Task to complete
Could you write out every record below exactly, leaving the pictures out?

Exercise inputs section start

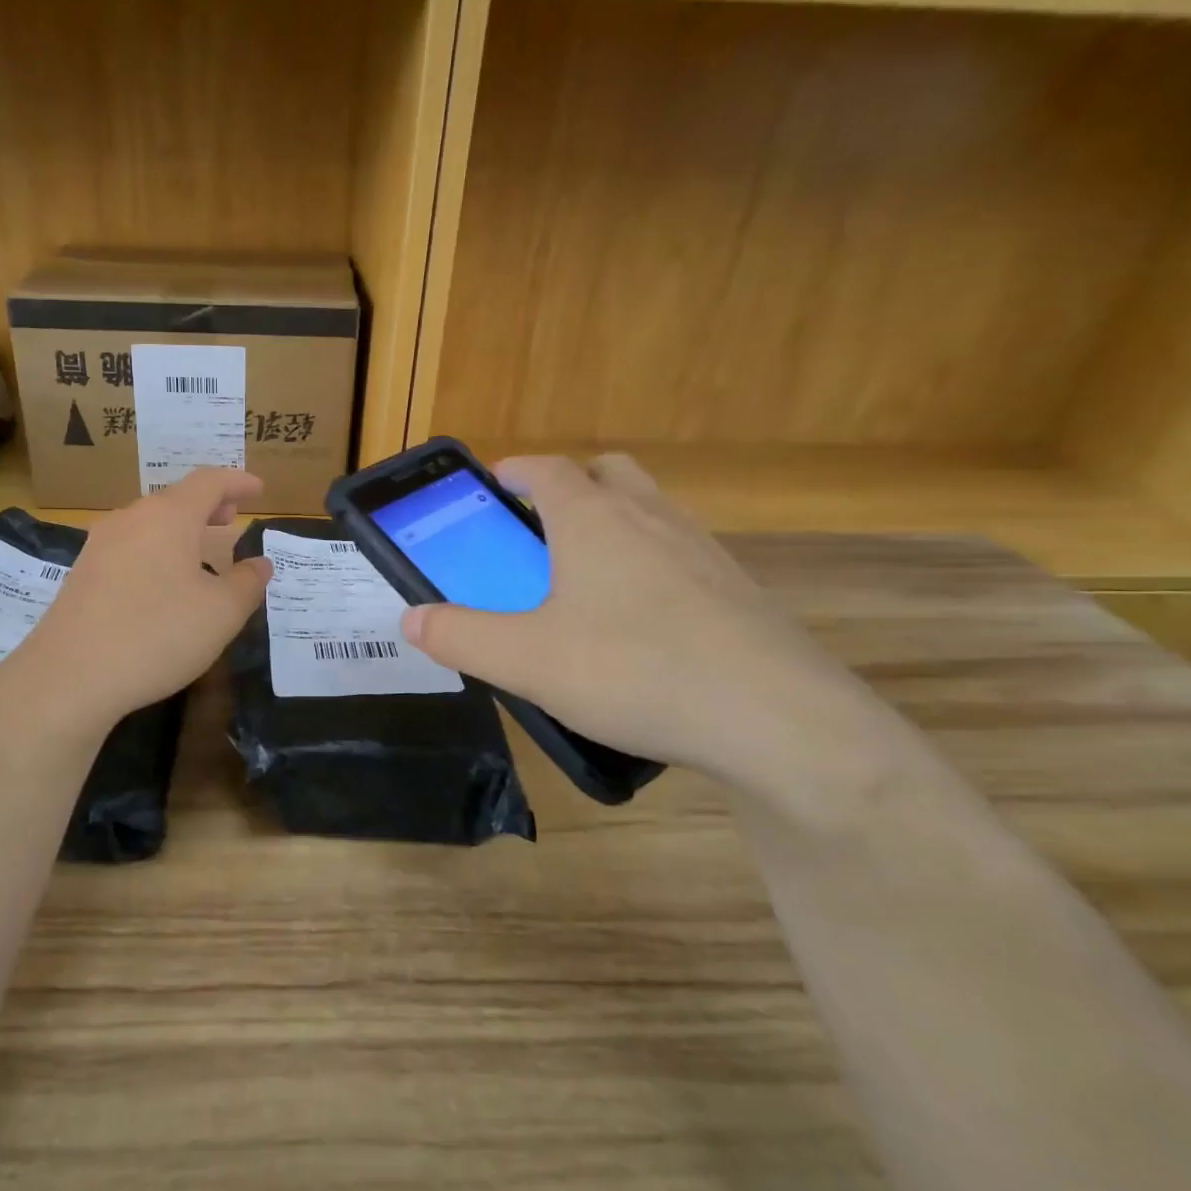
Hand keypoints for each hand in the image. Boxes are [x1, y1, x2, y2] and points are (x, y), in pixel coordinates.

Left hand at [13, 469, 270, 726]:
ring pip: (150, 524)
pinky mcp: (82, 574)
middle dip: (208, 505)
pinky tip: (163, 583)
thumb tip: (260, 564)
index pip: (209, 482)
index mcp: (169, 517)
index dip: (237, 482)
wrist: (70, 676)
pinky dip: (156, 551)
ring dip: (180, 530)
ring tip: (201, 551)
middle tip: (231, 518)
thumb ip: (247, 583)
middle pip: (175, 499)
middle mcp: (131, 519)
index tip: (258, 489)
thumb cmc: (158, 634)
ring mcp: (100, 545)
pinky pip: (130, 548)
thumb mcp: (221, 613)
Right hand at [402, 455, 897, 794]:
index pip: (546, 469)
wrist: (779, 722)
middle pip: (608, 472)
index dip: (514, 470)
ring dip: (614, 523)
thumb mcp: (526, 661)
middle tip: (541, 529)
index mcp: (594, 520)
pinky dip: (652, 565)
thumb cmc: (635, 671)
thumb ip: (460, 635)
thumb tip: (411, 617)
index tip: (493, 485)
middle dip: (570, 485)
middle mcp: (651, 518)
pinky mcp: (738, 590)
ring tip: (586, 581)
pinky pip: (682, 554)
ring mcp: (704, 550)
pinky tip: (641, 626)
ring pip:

Exercise inputs section end

Written response
Hand keypoints for each hand in the image. Boxes are [x1, y1, x2, y2] and points are (x, y), in pixel coordinates.

Left hand at [13, 469, 270, 726]:
ring pip: (150, 524)
pinky mcp: (82, 574)
middle dip: (208, 505)
pinky tip: (163, 583)
thumb tip: (260, 564)
index pip: (209, 482)
index mcp: (169, 517)
index dip: (237, 482)
wrist: (70, 676)
pinky dip: (156, 551)
ring dip: (180, 530)
ring tip: (201, 551)
middle tip: (231, 518)
thumb ip: (247, 583)
middle pip: (175, 499)
middle mcp: (131, 519)
index tip: (258, 489)
thumb cmc: (158, 634)
ring mcp: (100, 545)
pinky pip: (130, 548)
thumb mcp: (221, 613)
Right hand at [402, 455, 897, 794]:
index pip: (546, 469)
wrist: (779, 722)
middle pip: (608, 472)
index dip: (514, 470)
ring dip: (614, 523)
thumb mcp: (526, 661)
middle tip: (541, 529)
index mcp: (594, 520)
pinky dip: (652, 565)
thumb cmc: (635, 671)
thumb ip: (460, 635)
thumb tip: (411, 617)
index tip: (493, 485)
middle dip: (570, 485)
middle mcp: (651, 518)
pinky mcp: (738, 590)
ring tip: (586, 581)
pinky pip: (682, 554)
ring mcp: (704, 550)
pinky tip: (641, 626)
ring pip:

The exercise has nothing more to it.